Nous ne crèverons pas de sitôt - Joseph Facal

Joseph Facal Jeudi, 9 janvier 2020 05:00, Il m’arrive de me demander si je suis seul au monde à voir ce que je vois. 

https://www.journaldemontreal.com/2020/01/09/nous-ne-creverons-pas-de-sitot

L’industrie du cinéma vise prioritairement le public de 6 à 20 ans. 

Les boutiques de linge n’en ont que pour les jeunes. 

Les partis politiques cherchent désespérément des candidats incarnant le « renouveau ». 

Les médias traditionnels embauchent des jeunes dans l’espoir d’aller chercher cette génération qui habite une autre galaxie et pitonne du matin jusqu’à la nuit. 

Je rigole quand je vois ces jeunes journalistes, dénués de perspective, présenter comme une nouveauté ce qui n’est que la énième version d’un vieux feuilleton. 

Le récit de base sur les vieux tourne autour de leur solitude, du manger mou et d’une fin de vie pathétique dans un CHSLD sinistre. 

On se souviendra aussi du « OK, boomer ! », qui voulait dire : « Allez-papi-dis-ce-que-t’as-à-dire-pour-le-temps-qui-te-reste-mais-fais-pas-trop-chier ».

Réalité 

Pendant les vacances de Noël, une réalité m’a pourtant frappé en pleine face. 

Dans les aéroports, dans les restaurants, dans les musées, dans les magasins, j’ai vu des tas de boomers, voire des gens plus vieux encore, tous en pleine forme. 

Est-ce une fausse impression ? Pantoute. La revue The Economist documentait récemment le phénomène. 

Les boomers, donc ceux nés entre 1945 et 1960 (moi, je suis de 1961), sont la tranche d’âge qui connaît la croissance démographique la plus rapide de toutes. 

Non seulement ils sont en croissance, mais ils sont beaucoup plus riches et en bien meilleure santé que les gens du même âge de jadis. 

Le taux de maintien en emploi des 65 à 69 ans est en croissance rapide. 

Sans les boomers, le tourisme s’effondrerait. 

Ma fille de 18 ans voyage seule en Europe en ce moment. Avec son budget famélique, ce n’est pas elle qui fait vivre les industries du voyage, de la restauration, de la culture. 

Dans le milieu universitaire, la demande venant des aînés pour des cours explose partout. Ils ont soif de connaissances. 

Je soupçonne même que plusieurs baisent comme des lapins. 

Regardez la scène politique. Charest veut revenir à 61 ans. Trump a 73 ans. Biden, Sanders et Warren ont respectivement 77, 78 et 70 ans. 

Actifs 

Mieux encore, ces faits ont des bienfaits bien documentés. 

Le maintien en emploi, le retour aux études, le bénévolat retardent le déclin des facultés intellectuelles. C’est l’oisiveté qui est fatale. 
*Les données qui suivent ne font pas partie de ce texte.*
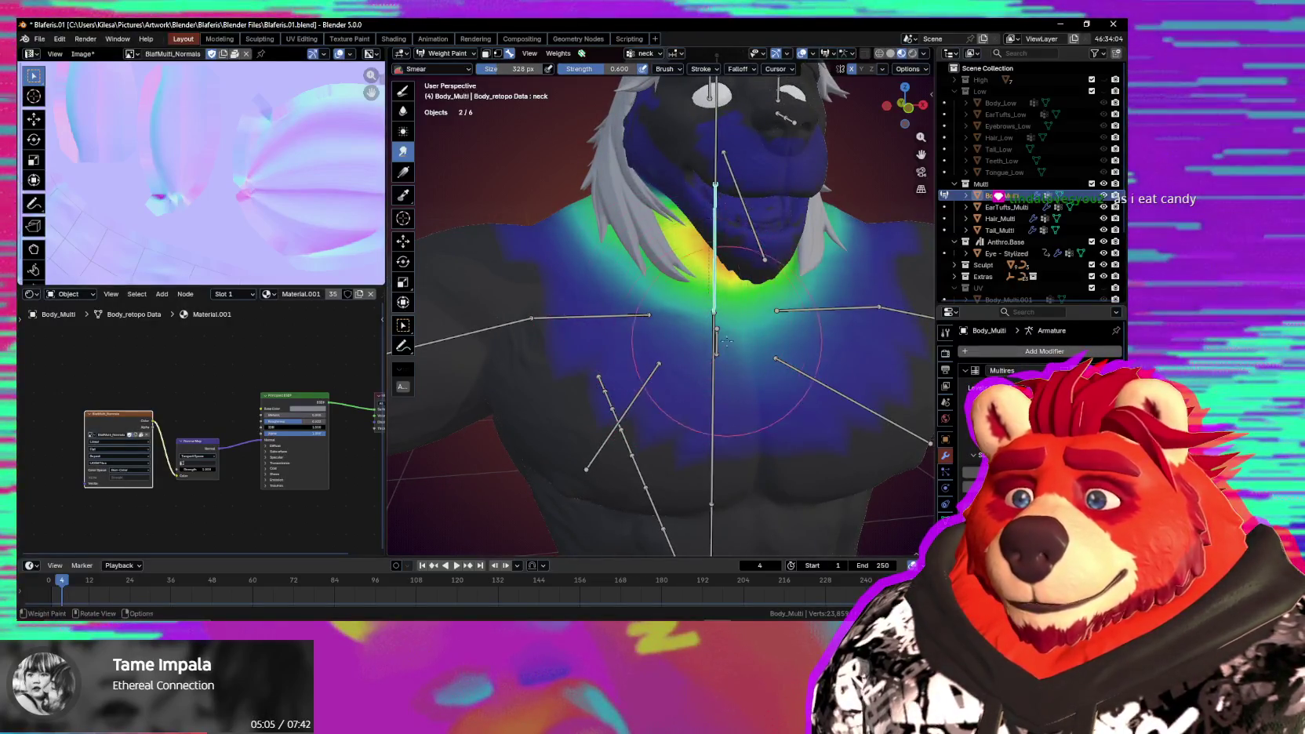
{"action": "key", "text": "r"}
{"action": "key", "text": "r"}
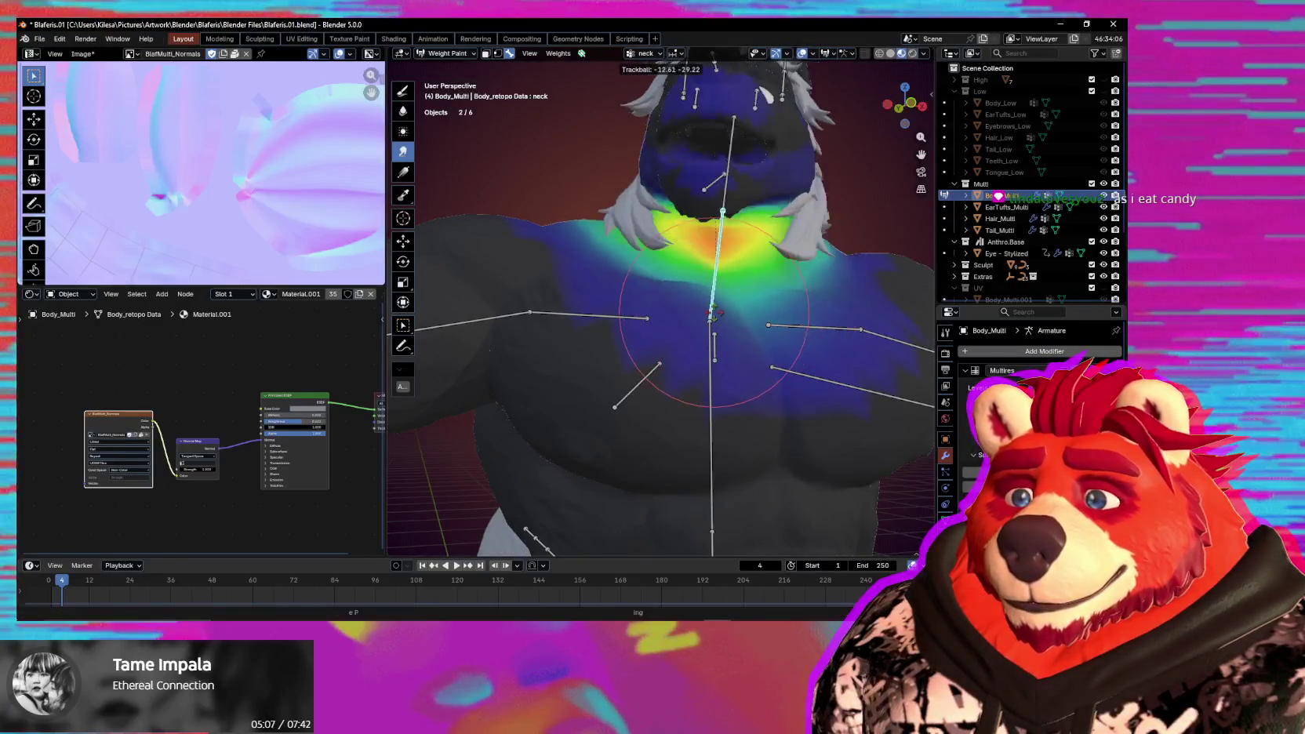
{"action": "key", "text": "Escape"}
Bend the neck 5.73° with a trackball rotation, inspect it along the bone, and return to Object Mode.
{"action": "key", "text": "r"}
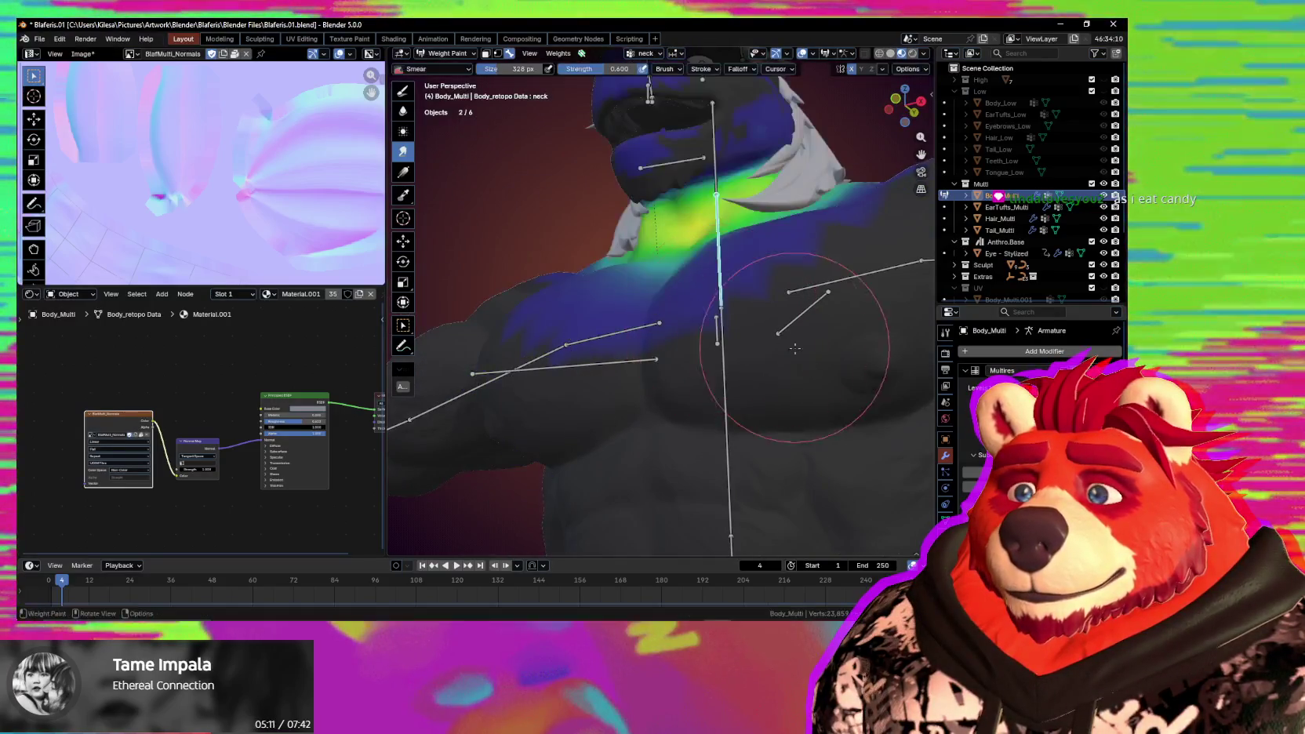
{"action": "key", "text": "r"}
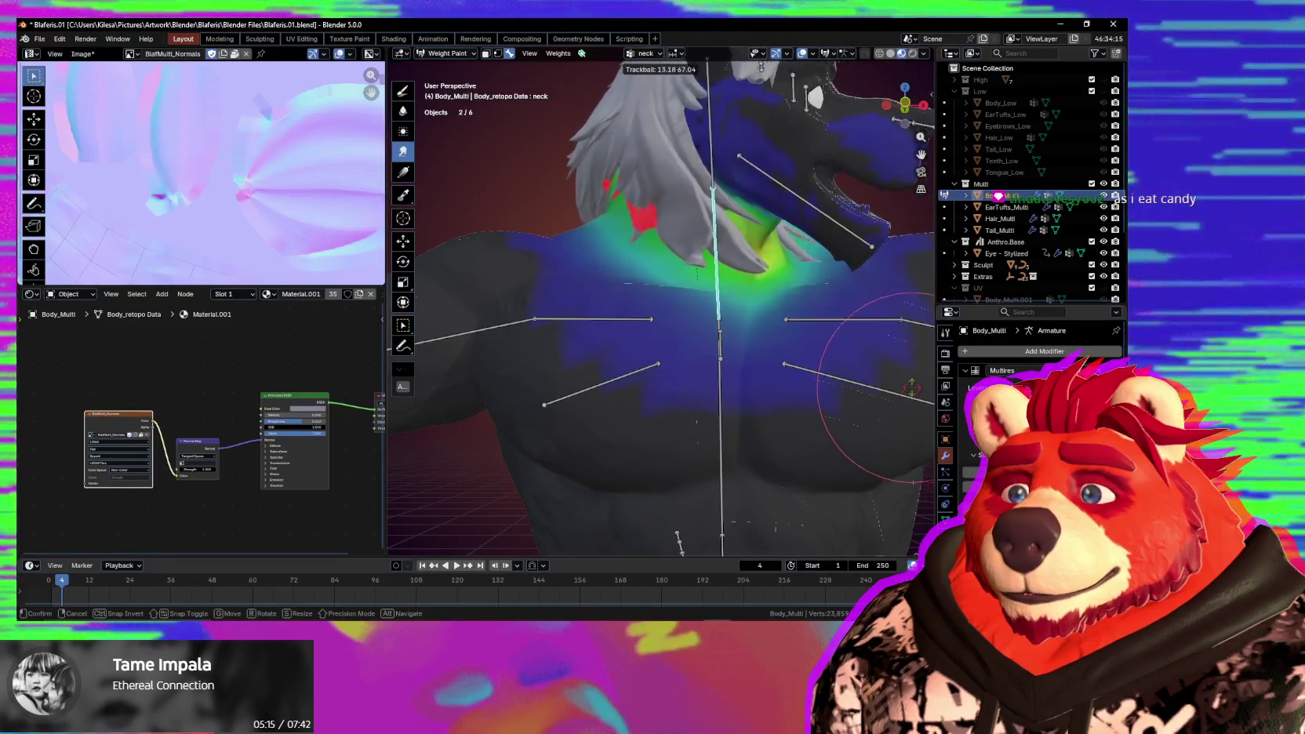
{"action": "left_click", "coordinate": [912, 382]}
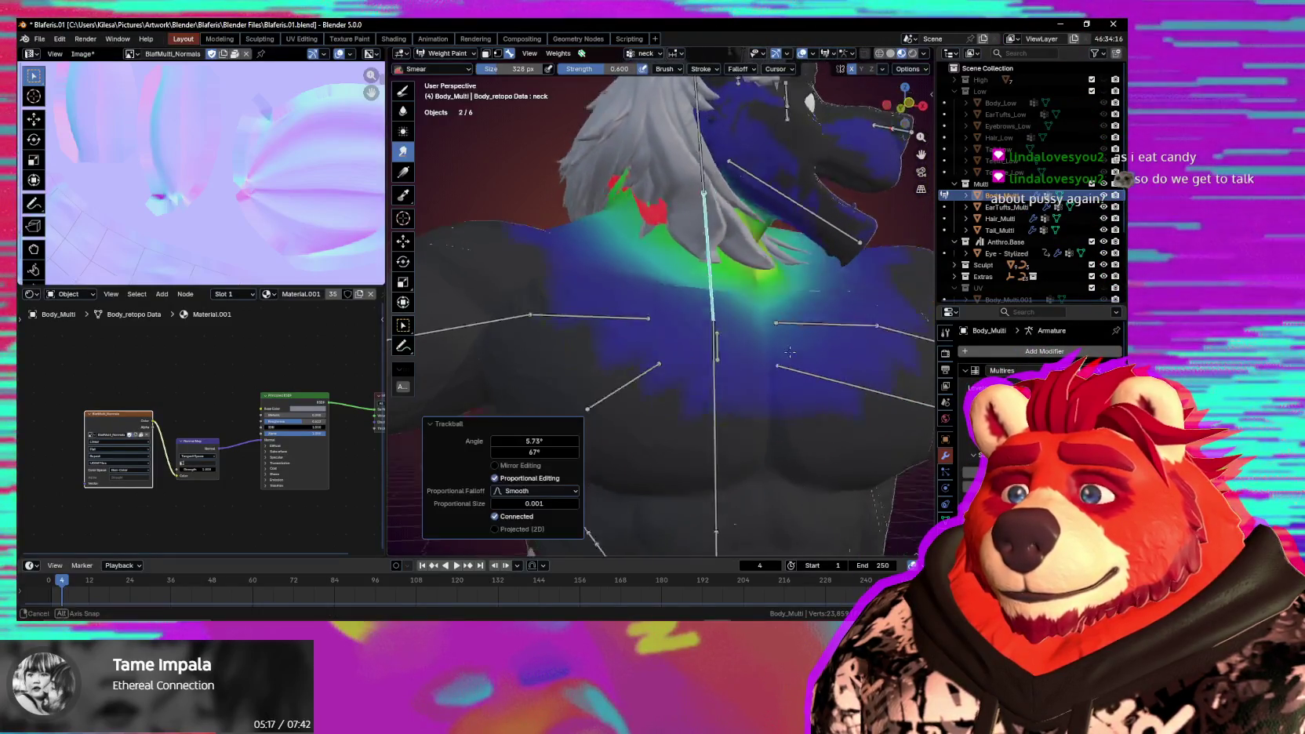
{"action": "middle_click_drag", "start_coordinate": [912, 382], "coordinate": [743, 398]}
Une étude allemande trouve que les équipes de travail où plusieurs générations sont associées sont plus productives. 

Tout cela obligera les employeurs et les gouvernements à revoir les régimes d’assurance, les programmes de formation de la main-d’œuvre, les dépenses de santé consacrées à la prévention, et bien d’autres choses encore. 

Pourtant, notre société n’en a que pour l’exaltation de la jeunesse, comme si c’était un mérite. 

Je ne sais pas pour vous, mais moi je ne me sens ni à la veille de crever, ni à la veille de rentrer dans mon trou et de me taire pour de bon. 

Les jeunes vont devoir nous endurer encore un bon bout de temps. Qu’ils se fassent une raison.